===== RECORDS SUPPLIED
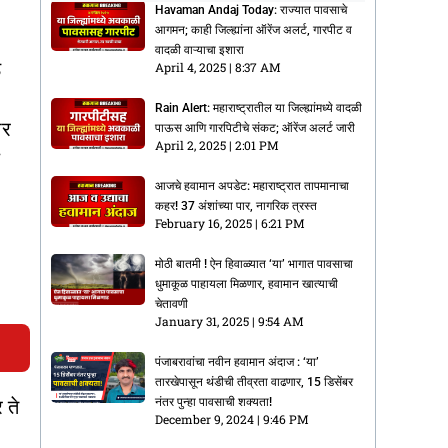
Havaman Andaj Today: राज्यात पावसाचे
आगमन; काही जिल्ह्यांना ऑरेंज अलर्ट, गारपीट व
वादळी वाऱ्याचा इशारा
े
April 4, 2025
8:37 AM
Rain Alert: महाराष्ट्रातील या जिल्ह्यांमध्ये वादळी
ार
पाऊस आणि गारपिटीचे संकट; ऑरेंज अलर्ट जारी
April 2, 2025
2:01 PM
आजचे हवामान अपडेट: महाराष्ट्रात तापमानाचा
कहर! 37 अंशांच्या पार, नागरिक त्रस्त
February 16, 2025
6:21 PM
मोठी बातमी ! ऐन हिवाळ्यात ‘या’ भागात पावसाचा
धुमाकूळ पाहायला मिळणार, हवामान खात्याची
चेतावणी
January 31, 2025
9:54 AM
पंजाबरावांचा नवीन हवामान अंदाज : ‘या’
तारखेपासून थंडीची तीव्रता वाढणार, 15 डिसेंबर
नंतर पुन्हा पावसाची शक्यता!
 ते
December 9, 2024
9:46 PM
==========
DIRECTIONS: Reproduce the text read from every item above, line for line and unchanged, leaving out the pictures.

WRITTEN REPLY:
Havaman Andaj Today: राज्यात पावसाचे
आगमन; काही जिल्ह्यांना ऑरेंज अलर्ट, गारपीट व
वादळी वाऱ्याचा इशारा
े
April 4, 2025
8:37 AM
Rain Alert: महाराष्ट्रातील या जिल्ह्यांमध्ये वादळी
ार
पाऊस आणि गारपिटीचे संकट; ऑरेंज अलर्ट जारी
April 2, 2025
2:01 PM
आजचे हवामान अपडेट: महाराष्ट्रात तापमानाचा
कहर! 37 अंशांच्या पार, नागरिक त्रस्त
February 16, 2025
6:21 PM
मोठी बातमी ! ऐन हिवाळ्यात ‘या’ भागात पावसाचा
धुमाकूळ पाहायला मिळणार, हवामान खात्याची
चेतावणी
January 31, 2025
9:54 AM
पंजाबरावांचा नवीन हवामान अंदाज : ‘या’
तारखेपासून थंडीची तीव्रता वाढणार, 15 डिसेंबर
नंतर पुन्हा पावसाची शक्यता!
 ते
December 9, 2024
9:46 PM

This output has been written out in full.